### ABOUT THIS EXERCISE
The job is to output each record again, character for character.

### Records from a data collection

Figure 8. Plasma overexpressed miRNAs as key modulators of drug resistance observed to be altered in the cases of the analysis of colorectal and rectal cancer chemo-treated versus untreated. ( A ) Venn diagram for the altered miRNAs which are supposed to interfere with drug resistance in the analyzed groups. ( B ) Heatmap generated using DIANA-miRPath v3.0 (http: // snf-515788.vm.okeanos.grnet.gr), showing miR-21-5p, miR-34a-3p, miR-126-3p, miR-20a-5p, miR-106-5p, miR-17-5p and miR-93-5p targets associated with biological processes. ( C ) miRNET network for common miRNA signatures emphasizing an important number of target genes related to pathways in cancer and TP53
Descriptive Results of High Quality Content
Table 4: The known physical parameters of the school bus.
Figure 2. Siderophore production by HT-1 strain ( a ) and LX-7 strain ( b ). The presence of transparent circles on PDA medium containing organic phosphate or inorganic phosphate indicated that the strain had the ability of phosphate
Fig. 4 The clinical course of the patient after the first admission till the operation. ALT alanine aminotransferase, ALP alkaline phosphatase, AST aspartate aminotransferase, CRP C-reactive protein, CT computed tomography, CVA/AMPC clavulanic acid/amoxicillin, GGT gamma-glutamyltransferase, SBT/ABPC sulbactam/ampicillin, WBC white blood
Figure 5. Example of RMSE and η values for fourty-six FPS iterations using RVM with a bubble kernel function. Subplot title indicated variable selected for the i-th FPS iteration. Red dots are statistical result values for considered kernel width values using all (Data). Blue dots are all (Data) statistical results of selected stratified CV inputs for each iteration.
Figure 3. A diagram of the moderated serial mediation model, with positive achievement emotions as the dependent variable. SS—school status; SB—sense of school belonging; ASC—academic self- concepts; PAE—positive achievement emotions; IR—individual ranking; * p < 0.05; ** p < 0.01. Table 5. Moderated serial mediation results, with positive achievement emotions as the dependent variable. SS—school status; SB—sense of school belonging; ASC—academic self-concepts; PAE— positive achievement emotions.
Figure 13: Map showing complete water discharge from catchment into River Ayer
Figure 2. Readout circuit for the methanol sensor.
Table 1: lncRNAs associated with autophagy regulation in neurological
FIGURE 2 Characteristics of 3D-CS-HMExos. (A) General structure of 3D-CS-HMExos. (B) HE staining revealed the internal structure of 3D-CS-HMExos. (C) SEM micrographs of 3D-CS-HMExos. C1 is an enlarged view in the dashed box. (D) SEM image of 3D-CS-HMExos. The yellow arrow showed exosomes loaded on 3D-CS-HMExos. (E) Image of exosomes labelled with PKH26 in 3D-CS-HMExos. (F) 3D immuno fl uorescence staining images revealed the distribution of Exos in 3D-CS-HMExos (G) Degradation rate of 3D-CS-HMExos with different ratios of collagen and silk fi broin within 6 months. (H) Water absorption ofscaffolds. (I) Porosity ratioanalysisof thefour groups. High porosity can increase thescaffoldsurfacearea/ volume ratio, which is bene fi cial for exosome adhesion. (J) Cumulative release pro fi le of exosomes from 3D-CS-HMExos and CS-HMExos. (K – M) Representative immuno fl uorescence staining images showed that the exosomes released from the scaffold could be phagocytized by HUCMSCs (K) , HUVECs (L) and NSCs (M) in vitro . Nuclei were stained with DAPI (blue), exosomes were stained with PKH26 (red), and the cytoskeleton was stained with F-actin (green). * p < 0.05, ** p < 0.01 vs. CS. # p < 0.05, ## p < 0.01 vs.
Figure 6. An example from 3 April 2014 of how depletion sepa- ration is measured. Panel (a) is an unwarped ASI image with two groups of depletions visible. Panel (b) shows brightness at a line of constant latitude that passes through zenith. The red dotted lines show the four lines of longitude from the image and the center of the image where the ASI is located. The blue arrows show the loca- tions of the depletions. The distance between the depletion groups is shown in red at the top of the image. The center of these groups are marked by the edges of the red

### TASK SOLUTION
Figure 8. Plasma overexpressed miRNAs as key modulators of drug resistance observed to be altered in the cases of the analysis of colorectal and rectal cancer chemo-treated versus untreated. ( A ) Venn diagram for the altered miRNAs which are supposed to interfere with drug resistance in the analyzed groups. ( B ) Heatmap generated using DIANA-miRPath v3.0 (http: // snf-515788.vm.okeanos.grnet.gr), showing miR-21-5p, miR-34a-3p, miR-126-3p, miR-20a-5p, miR-106-5p, miR-17-5p and miR-93-5p targets associated with biological processes. ( C ) miRNET network for common miRNA signatures emphasizing an important number of target genes related to pathways in cancer and TP53
Descriptive Results of High Quality Content
Table 4: The known physical parameters of the school bus.
Figure 2. Siderophore production by HT-1 strain ( a ) and LX-7 strain ( b ). The presence of transparent circles on PDA medium containing organic phosphate or inorganic phosphate indicated that the strain had the ability of phosphate
Fig. 4 The clinical course of the patient after the first admission till the operation. ALT alanine aminotransferase, ALP alkaline phosphatase, AST aspartate aminotransferase, CRP C-reactive protein, CT computed tomography, CVA/AMPC clavulanic acid/amoxicillin, GGT gamma-glutamyltransferase, SBT/ABPC sulbactam/ampicillin, WBC white blood
Figure 5. Example of RMSE and η values for fourty-six FPS iterations using RVM with a bubble kernel function. Subplot title indicated variable selected for the i-th FPS iteration. Red dots are statistical result values for considered kernel width values using all (Data). Blue dots are all (Data) statistical results of selected stratified CV inputs for each iteration.
Figure 3. A diagram of the moderated serial mediation model, with positive achievement emotions as the dependent variable. SS—school status; SB—sense of school belonging; ASC—academic self- concepts; PAE—positive achievement emotions; IR—individual ranking; * p < 0.05; ** p < 0.01. Table 5. Moderated serial mediation results, with positive achievement emotions as the dependent variable. SS—school status; SB—sense of school belonging; ASC—academic self-concepts; PAE— positive achievement emotions.
Figure 13: Map showing complete water discharge from catchment into River Ayer
Figure 2. Readout circuit for the methanol sensor.
Table 1: lncRNAs associated with autophagy regulation in neurological
FIGURE 2 Characteristics of 3D-CS-HMExos. (A) General structure of 3D-CS-HMExos. (B) HE staining revealed the internal structure of 3D-CS-HMExos. (C) SEM micrographs of 3D-CS-HMExos. C1 is an enlarged view in the dashed box. (D) SEM image of 3D-CS-HMExos. The yellow arrow showed exosomes loaded on 3D-CS-HMExos. (E) Image of exosomes labelled with PKH26 in 3D-CS-HMExos. (F) 3D immuno fl uorescence staining images revealed the distribution of Exos in 3D-CS-HMExos (G) Degradation rate of 3D-CS-HMExos with different ratios of collagen and silk fi broin within 6 months. (H) Water absorption ofscaffolds. (I) Porosity ratioanalysisof thefour groups. High porosity can increase thescaffoldsurfacearea/ volume ratio, which is bene fi cial for exosome adhesion. (J) Cumulative release pro fi le of exosomes from 3D-CS-HMExos and CS-HMExos. (K – M) Representative immuno fl uorescence staining images showed that the exosomes released from the scaffold could be phagocytized by HUCMSCs (K) , HUVECs (L) and NSCs (M) in vitro . Nuclei were stained with DAPI (blue), exosomes were stained with PKH26 (red), and the cytoskeleton was stained with F-actin (green). * p < 0.05, ** p < 0.01 vs. CS. # p < 0.05, ## p < 0.01 vs.
Figure 6. An example from 3 April 2014 of how depletion sepa- ration is measured. Panel (a) is an unwarped ASI image with two groups of depletions visible. Panel (b) shows brightness at a line of constant latitude that passes through zenith. The red dotted lines show the four lines of longitude from the image and the center of the image where the ASI is located. The blue arrows show the loca- tions of the depletions. The distance between the depletion groups is shown in red at the top of the image. The center of these groups are marked by the edges of the red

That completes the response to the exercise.